TEXTE SOURCE:

Daniel, le 04/12/2023
( mots)

Où le chroniqueur en perd sa Lune

Quand on partage sa vie avec une légumière qui confie son précieux potager aux cycles lunaires, on prend l’habitude de calculer le temps qui passe en huit phases (1) harmonieuses qui complètent un cycle vital et naturel de 29 jours, 12 heures et 44 minutes.

En 2023, chaque pleine Lune (la cinquième phase du cycle de huit) aura vu ma légumière trouver difficilement le sommeil et Peter Gabriel éditer un titre de I/O. Si fait que c’est la première fois de ma vie que je découvre un album que je connais déjà par bribes et presque par cœur. C’est d’autant plus déroutant que, lors de sa récente tournée, l’Archange a déjà régalé ses spectateurs privilégiés en interprétant sur les scènes du monde l’essentiel de son nouveau répertoire.

Mais ce sentiment de "connaissance" n’était qu’une illusion. Parce que l’écoute de l’album redevient une découverte. Lors d’un spectacle de magie, on sait tous et toutes qu’il y a un lapin caché dans le chapeau mais on crie toujours "Oh !" quand le lapin apparaît.

Ici, c’est un très (très) gros "Oh !" parce que le lapin est de dimension stellaire.

CONSIGNE 1: Recopiez fidèlement toutes les lignes des entrées ci-dessous, mais sans reprendre les images.

DONNÉES FOURNIES:

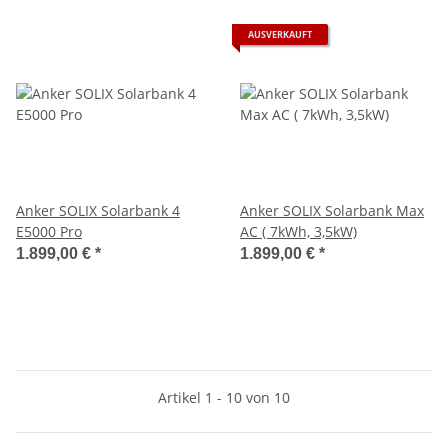
AUSVERKAUFT
Anker SOLIX Solarbank 4
Anker SOLIX Solarbank Max
E5000 Pro
AC ( 7kWh, 3,5kW)
1.899,00 €
*
1.899,00 €
*
Artikel 1 - 10 von 10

CONSIGNE 2:
Répondez à ces questions sur le texte source :
(a) En combien de phases se découpe un cycle lunaire ?
(b) Quel artiste a sorti un titre à chaque pleine Lune en 2023 ?
(c) Dans un spectacle de magie, qu'est-ce qui est caché dans le chapeau ?

RÉPONSE RÉDIGÉE 1:
AUSVERKAUFT
Anker SOLIX Solarbank 4
Anker SOLIX Solarbank Max
E5000 Pro
AC ( 7kWh, 3,5kW)
1.899,00 €
*
1.899,00 €
*
Artikel 1 - 10 von 10

RÉPONSE RÉDIGÉE 2:
(a) En huit phases.
(b) Peter Gabriel.
(c) Un lapin.